When declaring his candidacy, Sunak, 42, said he had a track record that showed he could “fix our economy, unite out party and deliver for our country”.

“There will be integrity, professionalism and accountability at every level of the government I lead and I will work day in and day out to get the job done,” he said in veiled criticism of Johnson, forced out over a scandal-ridden premiership.


Born in Southampton in 1980 to Hindu parents of Punjabi Indian descent, Sunak repeatedly during the last leadership campaign spoke of helping his mum, who ran a pharmacy, with the books, doing payroll and accounts.

He had a privileged education – he went to an elite fee-paying school and is the latest prime minister to have studied politics, philosophy and economics at Oxford University, following David Cameron and his predecessor, Truss.

During the last leadership campaign, he supported the creation of more selective grammar schools after new ones were banned by the opposition Labour Party, but repeatedly said “a world-class education” should be a birthright.

He will also be the first person of colour to become Britain’s prime minister. Ravi Kumar, 38, a Conservative Party member working at a finance company in the central English city of Nottingham, described the appointment as a “watershed moment”.

“I grew up in the 80s and 90s, and I could not even imagine a non-white prime minister in my lifetime… So to see a British Indian leader is phenomenal,” he told Reuters.

But Sunak’s marriage to the daughter of an Indian billionaire has raised concerns in the party that he is too far removed from the concerns of everyday voters, some of whom are being forced by spiralling inflation to decide whether to spend their money on food or heating.

It didn’t help that in April Sunak’s wife was forced to confirm reports that her non-domiciled status meant she did not pay tax on all her international earnings, something she agreed to end.
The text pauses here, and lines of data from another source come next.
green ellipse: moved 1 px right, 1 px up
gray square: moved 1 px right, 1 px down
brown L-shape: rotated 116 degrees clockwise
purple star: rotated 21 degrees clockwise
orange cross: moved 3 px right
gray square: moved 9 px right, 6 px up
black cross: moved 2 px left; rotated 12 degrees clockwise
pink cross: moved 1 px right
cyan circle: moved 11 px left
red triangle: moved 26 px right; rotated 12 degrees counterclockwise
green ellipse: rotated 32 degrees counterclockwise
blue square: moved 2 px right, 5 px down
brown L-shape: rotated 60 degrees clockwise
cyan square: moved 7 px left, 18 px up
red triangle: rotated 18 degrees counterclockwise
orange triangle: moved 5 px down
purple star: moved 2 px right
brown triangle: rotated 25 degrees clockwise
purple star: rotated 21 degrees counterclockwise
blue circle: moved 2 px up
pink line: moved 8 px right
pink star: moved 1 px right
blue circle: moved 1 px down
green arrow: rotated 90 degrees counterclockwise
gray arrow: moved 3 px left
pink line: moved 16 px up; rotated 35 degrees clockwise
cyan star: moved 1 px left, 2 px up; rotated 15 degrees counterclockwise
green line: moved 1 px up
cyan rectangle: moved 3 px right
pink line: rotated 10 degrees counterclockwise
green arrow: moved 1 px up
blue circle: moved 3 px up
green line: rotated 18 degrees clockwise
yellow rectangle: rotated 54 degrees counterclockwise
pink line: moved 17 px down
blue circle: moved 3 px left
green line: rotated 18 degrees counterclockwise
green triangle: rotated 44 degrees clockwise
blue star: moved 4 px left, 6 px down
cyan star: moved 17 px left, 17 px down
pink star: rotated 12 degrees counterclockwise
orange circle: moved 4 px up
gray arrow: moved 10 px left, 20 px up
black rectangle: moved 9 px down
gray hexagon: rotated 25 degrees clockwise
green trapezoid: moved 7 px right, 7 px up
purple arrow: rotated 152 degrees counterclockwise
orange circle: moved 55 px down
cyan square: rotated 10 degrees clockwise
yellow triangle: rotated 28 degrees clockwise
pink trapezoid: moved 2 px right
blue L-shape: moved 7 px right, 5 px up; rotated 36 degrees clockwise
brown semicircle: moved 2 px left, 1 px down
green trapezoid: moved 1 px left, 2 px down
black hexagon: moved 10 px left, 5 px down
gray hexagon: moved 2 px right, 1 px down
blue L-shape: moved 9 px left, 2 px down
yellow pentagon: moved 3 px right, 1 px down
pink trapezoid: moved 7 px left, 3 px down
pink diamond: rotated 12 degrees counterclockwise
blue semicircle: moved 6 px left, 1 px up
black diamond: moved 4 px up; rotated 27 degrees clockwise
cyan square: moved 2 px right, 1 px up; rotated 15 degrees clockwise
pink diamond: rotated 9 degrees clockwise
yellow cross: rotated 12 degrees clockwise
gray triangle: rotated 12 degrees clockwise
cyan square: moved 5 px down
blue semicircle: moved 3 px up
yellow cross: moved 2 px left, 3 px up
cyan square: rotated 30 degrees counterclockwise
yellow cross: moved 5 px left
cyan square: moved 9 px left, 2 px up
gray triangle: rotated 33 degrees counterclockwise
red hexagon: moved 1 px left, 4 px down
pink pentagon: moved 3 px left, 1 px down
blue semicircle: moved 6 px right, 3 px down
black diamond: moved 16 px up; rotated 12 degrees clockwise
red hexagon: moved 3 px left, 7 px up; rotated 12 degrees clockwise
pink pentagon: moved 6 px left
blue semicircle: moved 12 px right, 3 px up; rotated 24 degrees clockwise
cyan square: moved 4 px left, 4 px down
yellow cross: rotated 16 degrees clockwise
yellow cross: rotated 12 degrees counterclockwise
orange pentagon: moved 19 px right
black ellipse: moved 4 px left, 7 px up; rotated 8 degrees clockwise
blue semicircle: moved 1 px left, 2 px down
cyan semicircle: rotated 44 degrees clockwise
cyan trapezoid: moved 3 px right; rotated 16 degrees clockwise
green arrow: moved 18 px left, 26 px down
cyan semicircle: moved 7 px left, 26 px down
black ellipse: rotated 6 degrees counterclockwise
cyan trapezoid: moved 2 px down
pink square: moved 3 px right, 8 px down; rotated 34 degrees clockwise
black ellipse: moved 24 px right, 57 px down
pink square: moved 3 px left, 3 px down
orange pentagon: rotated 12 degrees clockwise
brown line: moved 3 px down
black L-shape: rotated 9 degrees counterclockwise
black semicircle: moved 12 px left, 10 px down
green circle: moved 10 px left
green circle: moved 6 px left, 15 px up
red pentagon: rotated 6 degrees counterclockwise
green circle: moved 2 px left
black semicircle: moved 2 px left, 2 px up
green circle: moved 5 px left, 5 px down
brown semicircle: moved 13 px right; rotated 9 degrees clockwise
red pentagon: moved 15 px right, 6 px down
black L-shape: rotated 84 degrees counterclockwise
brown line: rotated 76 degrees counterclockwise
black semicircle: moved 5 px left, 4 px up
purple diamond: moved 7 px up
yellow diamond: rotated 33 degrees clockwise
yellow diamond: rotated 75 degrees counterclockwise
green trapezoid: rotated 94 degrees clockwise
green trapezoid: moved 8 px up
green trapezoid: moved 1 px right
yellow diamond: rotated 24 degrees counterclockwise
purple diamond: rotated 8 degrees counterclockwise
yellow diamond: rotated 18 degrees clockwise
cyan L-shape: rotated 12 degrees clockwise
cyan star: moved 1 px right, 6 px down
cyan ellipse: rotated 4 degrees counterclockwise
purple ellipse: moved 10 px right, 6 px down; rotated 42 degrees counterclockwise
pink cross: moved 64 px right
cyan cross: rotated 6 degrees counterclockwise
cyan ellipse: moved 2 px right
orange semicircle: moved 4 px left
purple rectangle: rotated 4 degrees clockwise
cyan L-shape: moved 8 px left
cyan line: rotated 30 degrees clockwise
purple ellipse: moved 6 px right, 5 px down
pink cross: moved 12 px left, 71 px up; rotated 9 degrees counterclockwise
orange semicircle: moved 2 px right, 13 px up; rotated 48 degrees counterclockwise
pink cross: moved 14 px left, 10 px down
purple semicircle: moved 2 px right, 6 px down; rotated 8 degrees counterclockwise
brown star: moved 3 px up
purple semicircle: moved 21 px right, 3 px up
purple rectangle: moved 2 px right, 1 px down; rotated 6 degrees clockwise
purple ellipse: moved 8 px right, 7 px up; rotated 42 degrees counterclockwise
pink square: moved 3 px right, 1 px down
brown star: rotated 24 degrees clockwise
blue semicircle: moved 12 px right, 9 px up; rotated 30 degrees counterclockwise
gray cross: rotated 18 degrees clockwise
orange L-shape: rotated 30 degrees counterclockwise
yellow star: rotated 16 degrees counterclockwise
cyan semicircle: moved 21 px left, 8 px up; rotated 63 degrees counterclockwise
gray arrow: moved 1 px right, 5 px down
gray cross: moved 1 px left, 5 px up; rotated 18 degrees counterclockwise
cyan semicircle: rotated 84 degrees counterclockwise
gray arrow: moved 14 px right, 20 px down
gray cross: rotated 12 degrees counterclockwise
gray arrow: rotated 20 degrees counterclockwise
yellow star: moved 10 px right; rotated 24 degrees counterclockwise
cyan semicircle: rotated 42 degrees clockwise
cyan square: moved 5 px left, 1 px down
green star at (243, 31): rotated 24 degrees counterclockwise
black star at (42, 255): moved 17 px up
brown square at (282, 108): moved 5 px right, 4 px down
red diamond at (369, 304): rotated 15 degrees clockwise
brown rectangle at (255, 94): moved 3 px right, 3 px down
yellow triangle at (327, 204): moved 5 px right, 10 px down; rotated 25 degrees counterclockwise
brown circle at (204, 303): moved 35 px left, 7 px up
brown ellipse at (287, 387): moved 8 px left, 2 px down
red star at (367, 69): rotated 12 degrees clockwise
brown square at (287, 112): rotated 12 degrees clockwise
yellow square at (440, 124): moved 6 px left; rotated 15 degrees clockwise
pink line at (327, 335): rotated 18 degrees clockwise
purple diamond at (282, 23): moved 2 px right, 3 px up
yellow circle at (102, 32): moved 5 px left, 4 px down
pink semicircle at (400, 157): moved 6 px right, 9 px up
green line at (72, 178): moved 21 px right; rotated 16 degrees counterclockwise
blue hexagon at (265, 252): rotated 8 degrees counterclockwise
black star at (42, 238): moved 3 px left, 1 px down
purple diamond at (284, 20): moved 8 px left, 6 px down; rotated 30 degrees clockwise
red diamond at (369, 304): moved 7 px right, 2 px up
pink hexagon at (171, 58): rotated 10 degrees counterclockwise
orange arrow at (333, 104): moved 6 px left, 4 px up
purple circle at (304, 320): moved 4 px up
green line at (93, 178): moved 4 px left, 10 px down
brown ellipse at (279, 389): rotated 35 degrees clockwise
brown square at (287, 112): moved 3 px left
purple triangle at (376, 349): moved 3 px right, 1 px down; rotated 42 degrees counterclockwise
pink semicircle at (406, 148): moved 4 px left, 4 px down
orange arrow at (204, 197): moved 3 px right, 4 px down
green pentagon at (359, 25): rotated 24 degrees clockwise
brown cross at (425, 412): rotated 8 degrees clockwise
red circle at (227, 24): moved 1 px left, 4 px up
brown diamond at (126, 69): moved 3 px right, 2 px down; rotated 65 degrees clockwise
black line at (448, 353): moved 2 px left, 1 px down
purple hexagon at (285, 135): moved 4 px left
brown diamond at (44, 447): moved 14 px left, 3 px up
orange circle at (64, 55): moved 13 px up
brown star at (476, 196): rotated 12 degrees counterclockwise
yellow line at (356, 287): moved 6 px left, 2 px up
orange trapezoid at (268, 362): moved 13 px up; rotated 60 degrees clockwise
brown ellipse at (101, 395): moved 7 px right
“Rishi never had a overdraft so he is used to having a Treasury (finance ministry) account and a current account,” said one Conservative insider who had backed Johnson.

“Rishi has good PR but an inability to be brave and be the Brexit Chancellor the UK needs,” the insider said on condition of anonymity.

Sunak’s supporters say he is just the man who is needed to steady the ship financially after Truss’s so-called mini-budget roiled financial markets, raising government borrowing and increasing mortgages and fears pensions funds could go bust.

“We need someone who can provide stability and proven economic competence in these challenging times, and Rishi Sunak is that person,” said Grant Shapps, brought in as Britain’s interior minister after Truss sacked his predecessor.

Shapps was just one of several ministers to back Sunak after Johnson pulled out late on Sunday, surprising and even angering his own supporters. Johnson has not made public who he backed.